- _Source document_
=== Section Start ===

I.Media - published on 01/04/23

The secretary had gone home to his native Germany to see his family, but quickly returned to Rome when the Pope Emeritus began to weaken.

As Joseph Ratzinger’s collaborator since 1996 and his personal secretary from 2003 to 2022, Archbishop Georg Gänswein was one of those closest to the Pope Emeritus in his last days. In an interview with Vatican News on January 4, 2023, he recounted how the last week of Pope Benedict XVI progressed.

Benedict XVI’s personal secretary explained that he had gone to Germany on December 26 to visit his family. The next morning, one of the consecrated laywomen at Mater Ecclesiae called him to tell him that Benedict XVI had had a very bad night and that Dr. Patrizio Polisca, an Italian cardiologist caring for the Pontiff Emeritus, had come.

On December 27, Archbishop Gänswein decided to fly back to Rome. He arrived at Mater Ecclesiae Monastery at 1 a.m. on December 28. “I immediately went to his bed and I was afraid because he was breathing very heavily,” he said.

In the morning, he called Pope Francis to warn him. This was the day the Pope alerted the world at the Wednesday audience that Benedict was very ill. Francis then went right after the audience and blessed his predecessor. The rest of the day was “difficult,” Archbishop Gänswein said, but the next morning, “against all odds,” the health of the Pontiff Emeritus improved, without the doctor being able to explain it.

However, the situation went on to worsen, and Archbishop Gänswein decided to give Benedict XVI the Anointing of the Sick. Then a Mass was said in his room while he was in bed. Benedict XVI took Communion, receiving only the blood of Christ with a liturgical spoon because he had not eaten “for two days.”

=== Section End ===

- _What you should do_
Carry on writing the article on Benedict XVI's final week, starting right after its last sentence. The listing that comes next has no connection to the article on Benedict XVI's final week.

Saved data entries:

=== Section Start ===

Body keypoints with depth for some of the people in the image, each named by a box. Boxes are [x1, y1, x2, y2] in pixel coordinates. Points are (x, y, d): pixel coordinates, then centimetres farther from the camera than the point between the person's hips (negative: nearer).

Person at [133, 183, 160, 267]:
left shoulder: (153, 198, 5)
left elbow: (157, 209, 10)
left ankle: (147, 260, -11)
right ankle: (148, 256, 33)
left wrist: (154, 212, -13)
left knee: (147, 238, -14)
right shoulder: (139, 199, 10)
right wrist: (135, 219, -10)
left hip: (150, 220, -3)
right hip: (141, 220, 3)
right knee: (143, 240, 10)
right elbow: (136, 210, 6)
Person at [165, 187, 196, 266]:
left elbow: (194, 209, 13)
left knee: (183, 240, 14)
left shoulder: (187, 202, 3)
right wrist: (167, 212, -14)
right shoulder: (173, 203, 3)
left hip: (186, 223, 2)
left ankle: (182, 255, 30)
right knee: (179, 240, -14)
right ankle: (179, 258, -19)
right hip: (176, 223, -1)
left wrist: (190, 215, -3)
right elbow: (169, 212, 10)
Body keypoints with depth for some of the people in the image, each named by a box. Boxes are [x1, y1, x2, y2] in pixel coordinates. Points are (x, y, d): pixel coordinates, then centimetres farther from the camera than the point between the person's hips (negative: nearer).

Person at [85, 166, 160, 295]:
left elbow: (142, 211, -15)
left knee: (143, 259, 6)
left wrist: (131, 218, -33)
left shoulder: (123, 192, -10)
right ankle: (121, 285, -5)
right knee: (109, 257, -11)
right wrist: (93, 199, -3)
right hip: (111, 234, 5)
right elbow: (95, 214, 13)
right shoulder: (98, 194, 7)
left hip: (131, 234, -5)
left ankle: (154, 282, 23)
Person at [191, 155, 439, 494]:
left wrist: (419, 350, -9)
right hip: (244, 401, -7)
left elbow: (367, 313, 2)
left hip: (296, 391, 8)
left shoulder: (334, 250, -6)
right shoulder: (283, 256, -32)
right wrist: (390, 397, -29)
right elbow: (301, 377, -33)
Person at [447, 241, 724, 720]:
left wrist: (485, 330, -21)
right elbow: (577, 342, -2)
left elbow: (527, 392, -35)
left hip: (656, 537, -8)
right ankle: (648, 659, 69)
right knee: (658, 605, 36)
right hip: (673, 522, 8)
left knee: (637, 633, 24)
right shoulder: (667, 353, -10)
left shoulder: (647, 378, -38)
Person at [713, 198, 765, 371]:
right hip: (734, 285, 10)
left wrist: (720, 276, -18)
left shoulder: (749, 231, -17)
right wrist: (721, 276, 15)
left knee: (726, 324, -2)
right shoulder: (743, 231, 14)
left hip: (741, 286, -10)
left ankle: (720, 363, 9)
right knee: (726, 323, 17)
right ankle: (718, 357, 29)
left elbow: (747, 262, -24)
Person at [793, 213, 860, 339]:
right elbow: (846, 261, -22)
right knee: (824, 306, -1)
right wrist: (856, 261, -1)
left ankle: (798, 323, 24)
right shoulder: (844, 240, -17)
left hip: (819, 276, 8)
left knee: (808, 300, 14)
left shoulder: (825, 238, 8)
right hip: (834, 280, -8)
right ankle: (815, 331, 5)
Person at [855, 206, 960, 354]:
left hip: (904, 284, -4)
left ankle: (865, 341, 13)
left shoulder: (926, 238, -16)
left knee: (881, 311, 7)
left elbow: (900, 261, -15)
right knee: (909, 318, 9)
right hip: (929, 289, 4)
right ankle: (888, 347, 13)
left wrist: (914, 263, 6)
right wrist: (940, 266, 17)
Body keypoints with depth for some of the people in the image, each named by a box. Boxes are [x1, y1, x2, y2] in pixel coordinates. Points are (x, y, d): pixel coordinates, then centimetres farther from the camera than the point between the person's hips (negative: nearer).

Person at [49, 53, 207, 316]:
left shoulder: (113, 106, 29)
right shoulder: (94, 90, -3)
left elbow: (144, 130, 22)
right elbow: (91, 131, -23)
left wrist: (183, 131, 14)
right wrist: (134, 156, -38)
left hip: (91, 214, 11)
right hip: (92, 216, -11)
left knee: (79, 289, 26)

=== Section End ===

- _Answer for the task_
The German Pope’s last night from December 30 to 31 “went pretty well,” he explained. It was during this night that the Pontiff Emeritus said “Lord, I love you” in Italian to a caregiver, between 2:50 and 3:10.

Then morning came and “within three hours” he was failing, says Archbishop Gänswein. “Thank God, the agony didn’t last that long, about a good three quarters of an hour,” before he passed to eternity at 9:34 a.m..

In the interview, the German archbishop also spoke about his personal relationship with Benedict XVI, saying that he has experienced a real “Via Crucis” at his side during the last few days. But he says that he remembers above all his “joy” and is happy that the “profound treasures” that Benedict XVI leaves as a legacy can be discovered by others.

The English-language Vatican News presents more details of the last days and reflections from the archbishop, here. One thing he says: “I know Pope Benedict is now where he wanted to go.”